Eric was loitering in the parking lot next to the architecture school, where he said he’d be when I called. No one really knew the status of Eric Packer’s enrolment at the school: it was unclear whether he’d dropped out, or whether in fact he’d ever enrolled – he certainly had never taken part in an orientation day exercise, or queued for a student card. There were rumours that he’d been kicked out of the AA, or possibly the Berlage; there were rumours that he only did architecture in order to appease the demands of his mother, the CEO of a global construction company. Whatever the truth, Eric spent his days plying the share market, playing Candy Crush, and driving around the city in a slick German sedan with his best friend, Vija De Cauter.

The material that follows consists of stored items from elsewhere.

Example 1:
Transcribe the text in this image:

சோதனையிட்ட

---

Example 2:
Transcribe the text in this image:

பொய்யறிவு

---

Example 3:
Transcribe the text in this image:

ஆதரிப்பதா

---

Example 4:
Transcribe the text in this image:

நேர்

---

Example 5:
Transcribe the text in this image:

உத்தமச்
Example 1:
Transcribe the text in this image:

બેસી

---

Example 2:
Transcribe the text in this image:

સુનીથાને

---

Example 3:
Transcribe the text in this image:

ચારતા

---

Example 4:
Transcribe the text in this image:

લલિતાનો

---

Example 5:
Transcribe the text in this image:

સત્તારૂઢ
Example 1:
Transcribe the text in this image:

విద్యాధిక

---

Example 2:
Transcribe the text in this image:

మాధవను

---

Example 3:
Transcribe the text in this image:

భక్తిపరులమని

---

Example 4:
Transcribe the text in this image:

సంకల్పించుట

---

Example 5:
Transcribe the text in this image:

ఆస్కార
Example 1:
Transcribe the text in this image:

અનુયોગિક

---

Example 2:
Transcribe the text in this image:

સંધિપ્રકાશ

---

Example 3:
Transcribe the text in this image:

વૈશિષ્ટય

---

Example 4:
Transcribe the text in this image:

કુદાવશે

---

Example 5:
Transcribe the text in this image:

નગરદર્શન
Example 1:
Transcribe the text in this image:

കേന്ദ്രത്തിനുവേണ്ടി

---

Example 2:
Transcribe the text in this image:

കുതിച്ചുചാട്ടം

He referred to Vija as his “Chief of Theory,” presumably because they always submitted papers and projects based on conversations had whilst idling in peak hour traffic and aimlessly cruising the edges of the city. I liked Eric; even if he channelled a serious Patrick Bateman vibe at times.
“Afternoon,” drawls De Cauter as I get in on the driver’s side. “Eric wants a haircut. You wanna join?”

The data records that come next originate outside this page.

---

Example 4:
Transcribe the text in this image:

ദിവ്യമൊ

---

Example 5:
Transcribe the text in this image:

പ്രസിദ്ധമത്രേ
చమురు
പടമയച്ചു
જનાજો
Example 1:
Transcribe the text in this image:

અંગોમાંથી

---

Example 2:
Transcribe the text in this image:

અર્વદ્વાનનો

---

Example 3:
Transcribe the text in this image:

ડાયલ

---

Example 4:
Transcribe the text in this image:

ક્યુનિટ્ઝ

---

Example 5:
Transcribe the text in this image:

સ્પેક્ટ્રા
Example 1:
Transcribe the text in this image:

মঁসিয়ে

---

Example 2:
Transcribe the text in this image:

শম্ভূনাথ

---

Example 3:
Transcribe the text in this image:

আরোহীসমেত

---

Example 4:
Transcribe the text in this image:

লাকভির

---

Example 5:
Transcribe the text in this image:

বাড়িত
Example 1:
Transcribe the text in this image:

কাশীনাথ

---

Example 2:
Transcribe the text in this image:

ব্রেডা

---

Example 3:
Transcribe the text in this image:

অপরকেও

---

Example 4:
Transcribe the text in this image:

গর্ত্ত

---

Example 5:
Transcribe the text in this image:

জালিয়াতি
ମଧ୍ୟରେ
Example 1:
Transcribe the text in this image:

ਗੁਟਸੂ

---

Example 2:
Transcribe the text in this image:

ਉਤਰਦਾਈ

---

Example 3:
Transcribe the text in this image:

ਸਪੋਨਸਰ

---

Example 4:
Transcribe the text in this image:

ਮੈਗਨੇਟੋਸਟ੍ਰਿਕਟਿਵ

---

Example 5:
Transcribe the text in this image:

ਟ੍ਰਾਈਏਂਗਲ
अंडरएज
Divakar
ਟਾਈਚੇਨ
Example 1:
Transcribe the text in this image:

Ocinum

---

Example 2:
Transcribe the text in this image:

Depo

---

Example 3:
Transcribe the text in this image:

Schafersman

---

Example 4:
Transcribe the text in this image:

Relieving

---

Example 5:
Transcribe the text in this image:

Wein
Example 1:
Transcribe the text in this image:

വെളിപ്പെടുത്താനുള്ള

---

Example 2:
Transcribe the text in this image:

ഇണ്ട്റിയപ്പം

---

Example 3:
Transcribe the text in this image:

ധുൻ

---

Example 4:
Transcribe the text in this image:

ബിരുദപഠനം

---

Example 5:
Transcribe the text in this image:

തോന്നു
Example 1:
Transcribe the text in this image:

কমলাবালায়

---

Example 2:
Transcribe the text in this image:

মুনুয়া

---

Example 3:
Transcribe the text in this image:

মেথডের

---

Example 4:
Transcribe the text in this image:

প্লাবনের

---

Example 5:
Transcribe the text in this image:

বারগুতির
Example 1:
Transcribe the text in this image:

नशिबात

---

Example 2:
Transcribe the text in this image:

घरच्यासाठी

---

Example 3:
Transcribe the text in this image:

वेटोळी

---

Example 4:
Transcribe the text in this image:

I nod, immediately acquiescent. “Sure.
What’re you reading, Vija?”
“Deleuze. Agamben. Lazzarato. Foucault.”
I shouldn’t have asked. The car crawls lazily through the boom gates of the campus perimeter, outwards – that is, towards nowhere – not in any discernable direction, not taking the main highways, and not the arterials, just the feeders and local streets of the surrounding suburbs, which are (as always) leafy, idyllic, and still.

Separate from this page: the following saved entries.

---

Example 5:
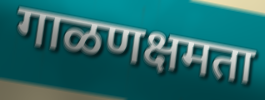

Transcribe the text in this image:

गाळणक्षमता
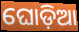
ଘୋଡ଼ିଆ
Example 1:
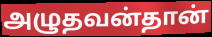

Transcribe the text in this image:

அழுதவன்தான்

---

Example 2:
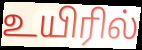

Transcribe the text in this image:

உயிரில்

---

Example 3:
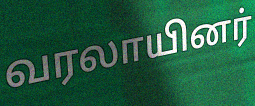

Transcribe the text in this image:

வரலாயினர்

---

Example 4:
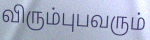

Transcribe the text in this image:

விரும்புபவரும்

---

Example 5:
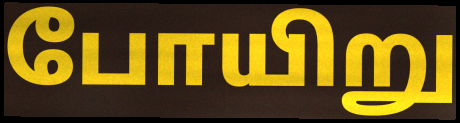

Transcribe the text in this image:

போயிறு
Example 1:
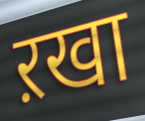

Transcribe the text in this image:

ऱखा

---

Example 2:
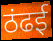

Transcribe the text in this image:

ठंढई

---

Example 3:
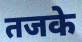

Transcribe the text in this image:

तजके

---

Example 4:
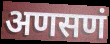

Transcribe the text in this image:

अणसणं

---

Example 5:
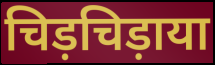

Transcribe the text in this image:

चिड़चिड़ाया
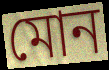
মোন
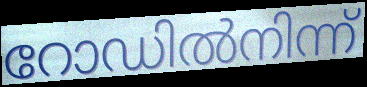
റോഡിൽനിന്ന്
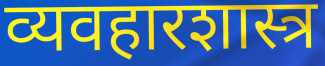
व्यवहारशास्त्र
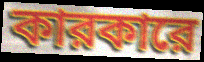
কারকারে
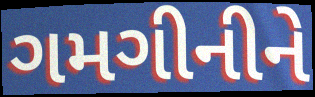
ગમગીનીને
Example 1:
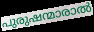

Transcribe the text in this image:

പുരുഷന്മാരാൽ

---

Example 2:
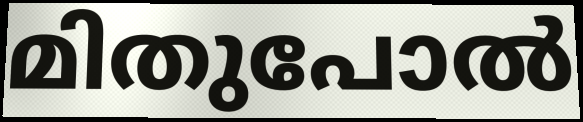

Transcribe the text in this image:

മിതുപോൽ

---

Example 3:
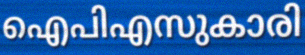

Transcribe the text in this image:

ഐപിഎസുകാരി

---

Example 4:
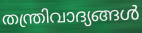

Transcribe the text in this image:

തന്ത്രിവാദ്യങ്ങൾ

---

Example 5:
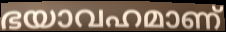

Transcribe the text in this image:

ഭയാവഹമാണ്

“You grew up in the suburbs, didn’t you?” Eric now, head turned, thumb hooked through the steering wheel. Not condescending, but not particularly committed to the notion. A foreign territory for the Erics and Vijas of the world. Hence their love of cars, I reflect. A novelty.
“Yep,” I reply, trying to sound non-committal. “Thinking of making the move?”
“In one way,” muses De Cauter, “we’re all suburbanites. Even us fervent city dwellers have to fight the suburbanization of daily life: cars, phones, tvs and computers are basically the tools – and, let’s face it, causes – of this process.”
“Capsules,” continues Eric, going straight through yet another roundabout, “all of it. Home to office. Office to home. Neoliberal individualisation plus suburbanisation.”
“The third law of capsularisation,” concludes Vija, happily.
I smother a laugh at their entitled irony. “Capsularisation? From the two of you? You couldn’t be more cocooned if you tried. Driving around all day, in this… car? Seriously? You live in a dream world. And you love it.”
“And don’t you love joining us in Disneyland?” Eric is laughing now. At me.
“The grimmer and uglier reality on the outside becomes, the more hyperreality will dominate the capsular civilisation,” I respond, quoting De Cauter’s latest, and most infamous, essay, which she’d posted all over the school instead of just emailing to the professor. The Capsular Civilisation On the City in the Age of Fear was urban legend.
The conversation reminds me of the last time I was in Eric’s car. Maybe Sarah was right, I reflect: maybe we had all already heard the same opinions, expressed in the same way, before. It was a few weeks back that I’d heard this last. Vija had asked Eric what it was that capitalism produces, according to Marx and Engels. (Clearly a trap.)
“Its own gravediggers,” he’d said.
“But these aren’t the grave-diggers,” Vija had responded, flipping through the pages of Spatial Agency: Other Ways of Doing Architecture, a book we were reading for our theory class, and pointing at various architects doing various things. “This is the free market itself. It breeds these men and women. They are necessary to the system they despise. They give it energy and definition. They are market-driven. They are traded on the markets of the world. This is why they exist, to invigorate and perpetuate the system.”
The car pulls to a stop. Time in the car is always different, more slippery, than time outside. We’re in front of a suburban barber, nowhere special.
“Haircut time. You wanna stick around and watch?” The offer is casual, excluding agreement in advance.
“Nah, I’m good. Might get the bus into town,” I answer, somewhat reluctant to leave the leather-clad surroundings of the car, but in need of some air. I grab my bag, suddenly gasping for metropolitan urbanness. De Cauter and Packer disappear into the barbers.